DeepSeekMath‑V2 Wins Gold at IMO 2025, Tops China Math Olympiad
When I first saw the headline about an AI winning gold at the International Mathematical Olympiad 2025, I thought it was a one-off stunt. Turns out DeepSeekMath-V2, the newest model from DeepSeek, has been popping up in places I didn’t expect. It not only swept the IMO roster, but it also took the top spot in the China Mathematical Olympiad - a test most Chinese teachers call the toughest pre-university exam.
And then there’s the Putnam 2024 results: the model posted scores that are almost perfect, a contest that usually separates the very best undergrads from the rest. Those three achievements span high-school, national, and college levels, which makes it hard to argue the system is just a narrow trick. Maybe the model is learning something deeper about math, or perhaps the problems are becoming more amenable to pattern-based approaches - it’s still unclear.
Still, seeing a single AI perform so well across such different challenges feels… unsettling, and worth keeping an eye on.

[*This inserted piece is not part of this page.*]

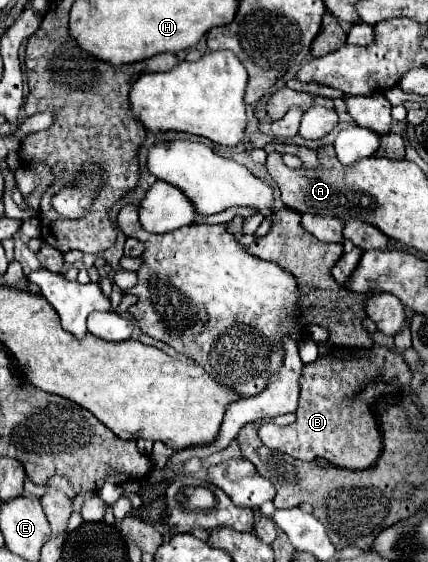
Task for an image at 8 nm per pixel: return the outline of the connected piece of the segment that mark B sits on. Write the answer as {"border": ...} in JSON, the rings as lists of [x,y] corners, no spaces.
{"border":[[[373,345],[371,349],[339,349],[327,353],[315,361],[315,365],[305,365],[301,375],[301,397],[297,407],[297,419],[293,425],[279,427],[275,423],[265,423],[261,427],[263,445],[269,449],[279,449],[295,459],[313,461],[323,457],[333,465],[345,469],[367,469],[375,465],[381,453],[381,433],[377,421],[369,411],[375,395],[397,393],[409,387],[411,371],[403,357],[385,347]]]}

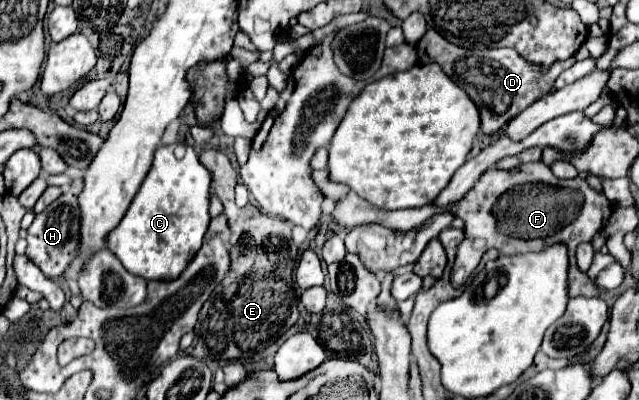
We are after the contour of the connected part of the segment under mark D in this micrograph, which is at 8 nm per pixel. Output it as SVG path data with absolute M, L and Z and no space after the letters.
M429 29L421 37L415 49L419 63L439 63L441 69L475 101L481 111L481 133L495 133L497 129L507 125L525 107L547 95L553 87L553 81L575 63L575 57L569 57L565 61L555 61L549 69L543 69L541 65L527 63L517 55L515 49L485 49L469 53L469 49L449 43L433 29Z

Besides the IMO 2025 competition, DeepSeekMath-V2 also achieved top-tier performance on China's toughest national competition, the China Mathematical Olympiad (CMO), and posted near-perfect results on the undergraduate Putnam exam. "On Putnam 2024, the preeminent undergraduate mathematics competition, our model solved 11 of 12 problems completely and the remaining problem with minor errors, scoring 118/120 and surpassing the highest human score of 90," stated DeepSeek. DeepSeek argues that recent AI models excel at getting the right answers (in math benchmarks like AIME and HMMT) but often lack sound reasoning. "Many mathematical tasks like theorem proving require rigorous step-by-step derivation rather than numerical answers, making final answer rewards inapplicable." To address this, DeepSeek emphasises the need for models that can judge and refine their own reasoning.
DeepSeekMath-V2 appears to have taken on some of the toughest Olympiad problems. The lab’s report lists gold-level scores at IMO 2025 - five out of six questions solved - and mentions top-tier results on the China Mathematical Olympiad plus near-perfect marks on the 2024 Putnam. Those numbers hint at a jump in theorem-proving for an open-weight model, but the paper is silent on how the tests were run and gives no breakdown of the one IMO problem the model missed.
Clement Delangue of Hugging Face called the idea of “owning the brain of one of the best mathematicians…for free” exciting, yet he offers no technical evidence. The write-up also stops short of putting the system side-by-side with human contestants beyond the headline figures. So, while the scores look impressive, it’s still unclear whether the model will handle a wider range of mathematical reasoning.
We’ll probably need independent benchmarks to see if DeepSeekMath-V2’s performance is a lasting step forward or just a narrow win on a few contests.
Common Questions Answered
What gold‑level achievement did DeepSeekMath‑V2 obtain at IMO 2025?
DeepSeekMath‑V2 earned a gold medal at the International Mathematical Olympiad 2025 by correctly solving five of the six competition problems. This performance placed the model among the top human participants and demonstrated its advanced theorem‑proving capabilities.
How did DeepSeekMath‑V2 perform on the China Mathematical Olympiad (CMO)?
The model topped the China Mathematical Olympiad, which is widely regarded as the nation’s toughest pre‑university mathematics contest. Its victory indicates that DeepSeekMath‑V2 can handle the most challenging national-level problems in addition to international ones.
What score did DeepSeekMath‑V2 achieve on the Putnam 2024 exam and how does it compare to the highest human score?
DeepSeekMath‑V2 scored 118 out of 120 on the 2024 Putnam exam, solving 11 of the 12 problems completely and making only minor errors on the last one. This result surpasses the highest recorded human score of 90, highlighting a substantial performance gap between the model and top undergraduate competitors.
What limitations or missing details are noted about DeepSeekMath‑V2’s reported results?
The announcement does not provide details on the evaluation methodology used for the IMO, CMO, or Putnam results, leaving the exact testing conditions unclear. Additionally, the model’s performance on the single unsolved IMO problem was not disclosed, which limits a full assessment of its capabilities.